Le label Marine Stewardship Council (MSC) est l’organisation de référence dans le secteur de la pêche pour certifier les pratiques durables. L’organisation, créée en 1997 par le Fonds mondial pour la nature (WWF) et la multinationale néerlando-britannique Unilever, labellise les navires et les pêcheries. Aujourd’hui, plusieurs reproches sont faits à l’encontre de MSC par diverses organisations. Notamment de labelliser des navires et des pratiques difficilement qualifiables de durables mais surtout de ne pas contrôler efficacement et rigoureusement les navires labellisés. Plusieurs rapports font état des dérives de navires certifiés MSC.

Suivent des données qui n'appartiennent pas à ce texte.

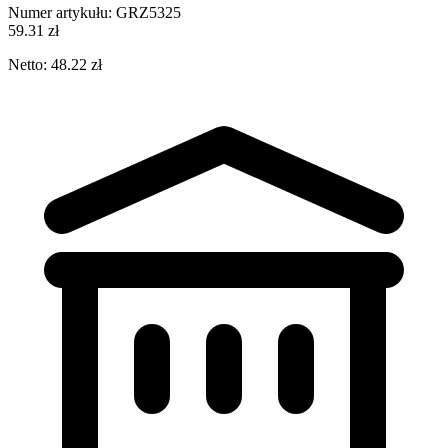
Numer artykułu:
GRZ5325
59.31 zł
Netto: 48.22 zł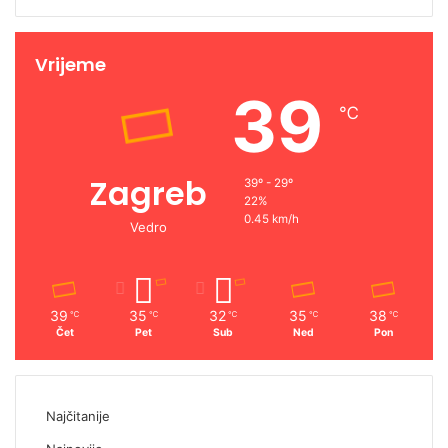
Vrijeme
39
℃
Zagreb
39º - 29º
22%
0.45 km/h
Vedro
39
35
32
35
38
℃
℃
℃
℃
℃
Čet
Pet
Sub
Ned
Pon
Najčitanije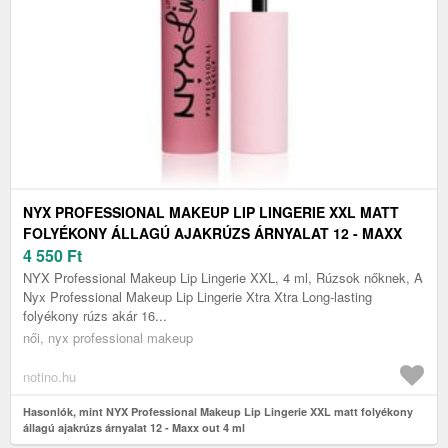
NYX PROFESSIONAL MAKEUP LIP LINGERIE XXL MATT
FOLYÉKONY ÁLLAGÚ AJAKRÚZS ÁRNYALAT 12 - MAXX
OUT 4 ML
4 550
Ft
NYX Professional Makeup Lip Lingerie XXL, 4 ml, Rúzsok nőknek, A
Nyx Professional Makeup Lip Lingerie Xtra Xtra Long-lasting
folyékony rúzs akár 16...
női, nyx professional makeup
notino.hu
Hasonlók, mint NYX Professional Makeup Lip Lingerie XXL matt folyékony
állagú ajakrúzs árnyalat 12 - Maxx out 4 ml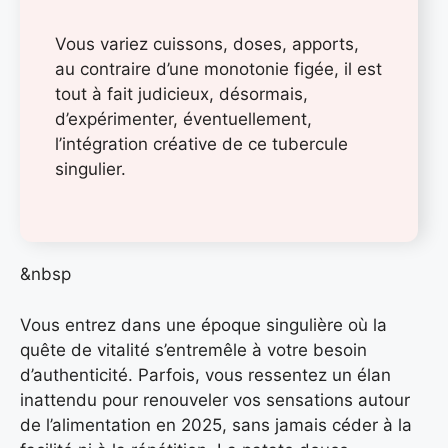
Vous variez cuissons, doses, apports,
au contraire d’une monotonie figée, il est
tout à fait judicieux, désormais,
d’expérimenter, éventuellement,
l’intégration créative de ce tubercule
singulier.
&nbsp
Vous entrez dans une époque singulière où la
quête de vitalité s’entremêle à votre besoin
d’authenticité. Parfois, vous ressentez un élan
inattendu pour renouveler vos sensations autour
de l’alimentation en 2025, sans jamais céder à la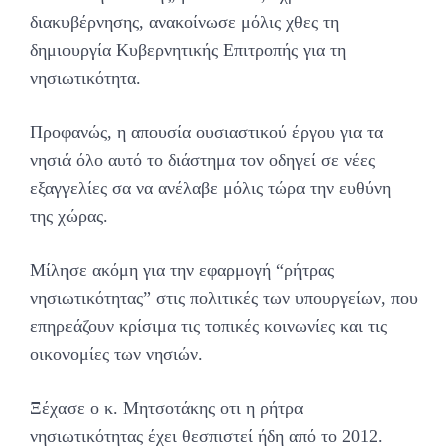
διακυβέρνησης, ανακοίνωσε μόλις χθες τη
δημιουργία Κυβερνητικής Επιτροπής για τη
νησιωτικότητα.
Προφανώς, η απουσία ουσιαστικού έργου για τα
νησιά όλο αυτό το διάστημα τον οδηγεί σε νέες
εξαγγελίες σα να ανέλαβε μόλις τώρα την ευθύνη
της χώρας.
Μίλησε ακόμη για την εφαρμογή “ρήτρας
νησιωτικότητας” στις πολιτικές των υπουργείων, που
επηρεάζουν κρίσιμα τις τοπικές κοινωνίες και τις
οικονομίες των νησιών.
Ξέχασε ο κ. Μητσοτάκης οτι η ρήτρα
νησιωτικότητας έχει θεσπιστεί ήδη από το 2012.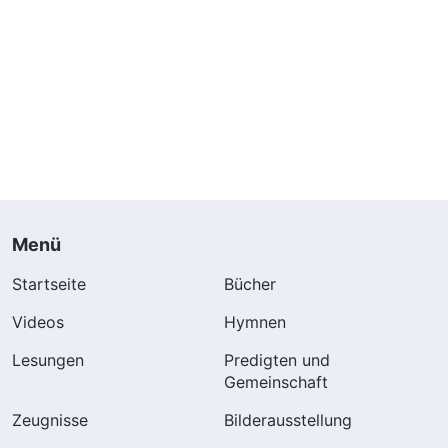
Menü
Startseite
Bücher
Videos
Hymnen
Lesungen
Predigten und
Gemeinschaft
Zeugnisse
Bilderausstellung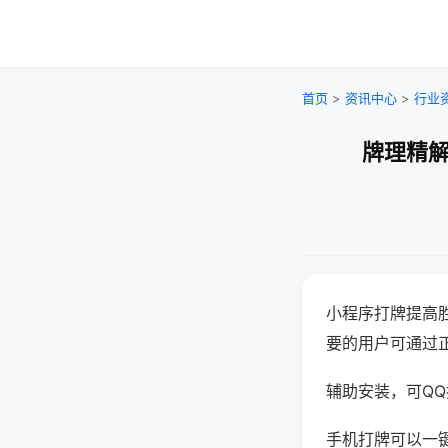
首页
>
资讯中心
>
行业
牌理精解
小程序打牌提高
要的用户可通过
辅助安装，可QQ搜
手机打牌可以一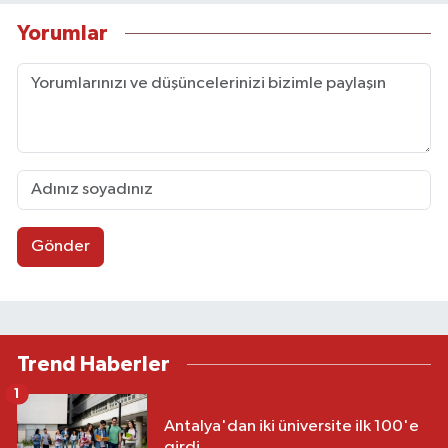
Yorumlar
Gönder
Trend Haberler
1
Antalya'dan iki üniversite ilk 100'e
girdi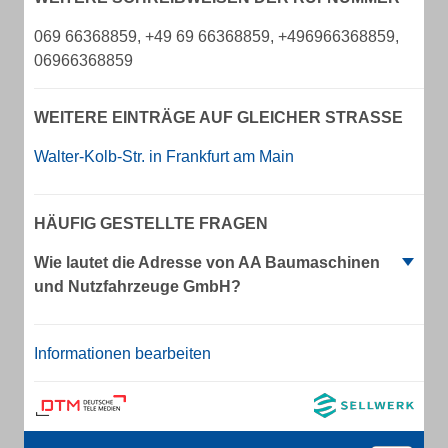
069 66368859, +49 69 66368859, +496966368859,
06966368859
WEITERE EINTRÄGE AUF GLEICHER STRASSE
Walter-Kolb-Str. in Frankfurt am Main
HÄUFIG GESTELLTE FRAGEN
Wie lautet die Adresse von AA Baumaschinen
und Nutzfahrzeuge GmbH?
Informationen bearbeiten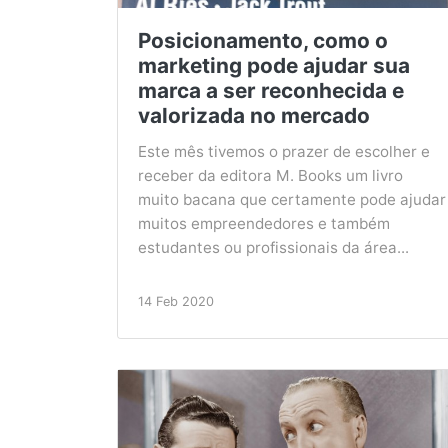
Posicionamento, como o
marketing pode ajudar sua
marca a ser reconhecida e
valorizada no mercado
Este mês tivemos o prazer de escolher e
receber da editora M. Books um livro
muito bacana que certamente pode ajudar
muitos empreendedores e também
estudantes ou profissionais da área...
14 Feb 2020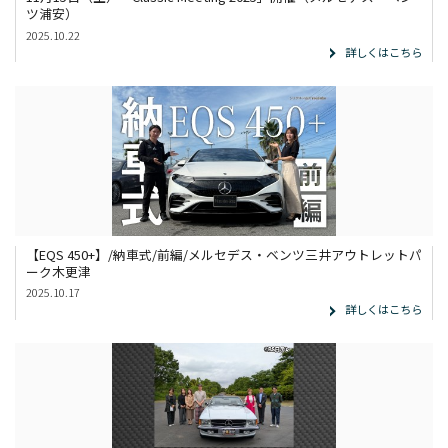
ツ浦安）
2025.10.22
詳しくはこちら
【EQS 450+】/納車式/前編/メルセデス・ベンツ三井アウトレットパ
ーク木更津
2025.10.17
詳しくはこちら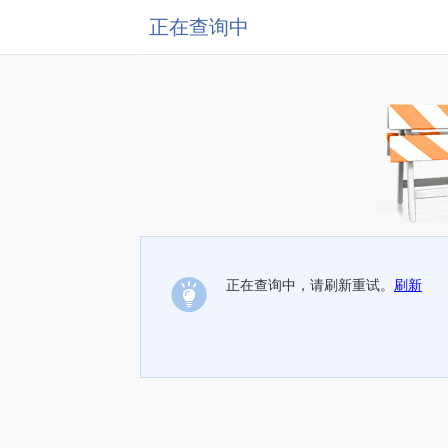
正在查询中
正在查询中，请刷新重试。
刷新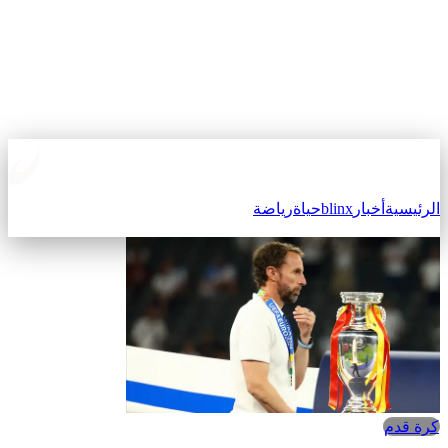
الرئيسية
أخبار
blinx
حياة
رياضة
كرة قدم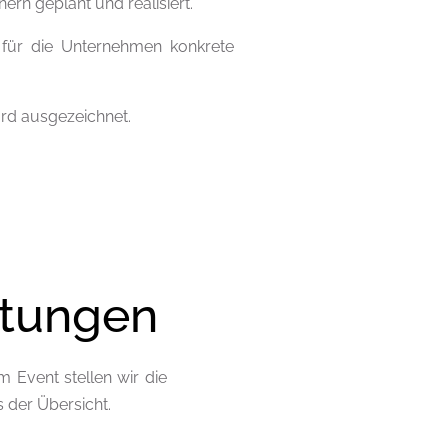
rn geplant und realisiert.
n für die Unternehmen konkrete
rd ausgezeichnet.
ltungen
 Event stellen wir die
s der Übersicht.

Suite à notre enquête sur la surpêche dans l’océan Indien et parue sur notre édition de juillet 2024*, notre équipe a enquêté également sur les certifications, notamment le label MSC.
L’association Bloom et des coauteurs avançaient, en mai 2020, avoir procédé à l’analyse exhaustive de toutes les pêcheries certifiées MSC depuis les origines du label. « Nos résultats révèlent de façon imparable l’ampleur de l’imposture du label MSC : à l’opposé de ses affirmations, le label MSC certifie en fait principalement des pêcheries industrielles destructrices », avance Frédéric Le Manach, directeur scientifique de BLOOM. Ce dernier a aussi publié une étude scientifique réalisée en collaboration avec des chercheurs nord-américains, publiée dans la revue scientifique Plos One.
«Les DCP ont un impact dramatique sur les populations de thon ciblées».
Le journal des Archipels a demandé à Frédéric Le Manach comment les représentants du label ont réagi à ces critiques faites depuis au moins 2020. Pour lui : «Le MSC n’a absolument pas changé, bien au contraire. Le secteur thonier est certainement le plus dynamique en termes de certifications MSC. Depuis que la première pêcherie utilisant des DCP a été certifiée, toutes les entreprises sont dans les starting-blocks pour obtenir leur certificat aussi». Ce qui est problématique, c’est que les DCP (dispositifs de concentration de poisson) contribuent à la surpêche car cette méthode fait beaucoup de prises accidentelles et attrape beaucoup de juvéniles qui n’ont pas encore eu l’occasion de se reproduire. Par exemple, des données récentes montrent que 97% des thons albacores, une espèce victime de surpêche depuis 2015, capturés sous DCP, sont des individus juvéniles et immatures. Jusqu’à 10% des captures associées aux DCP concernent des espèces non ciblées, telles que les espèces vulnérables et fragiles de requins et de tortues. Les observateurs signalent souvent la capture de centaines de requins au cours d’une seule opération de pêche, la quasi-totalité d’entre eux mourant avant d’être remis à l’eau. »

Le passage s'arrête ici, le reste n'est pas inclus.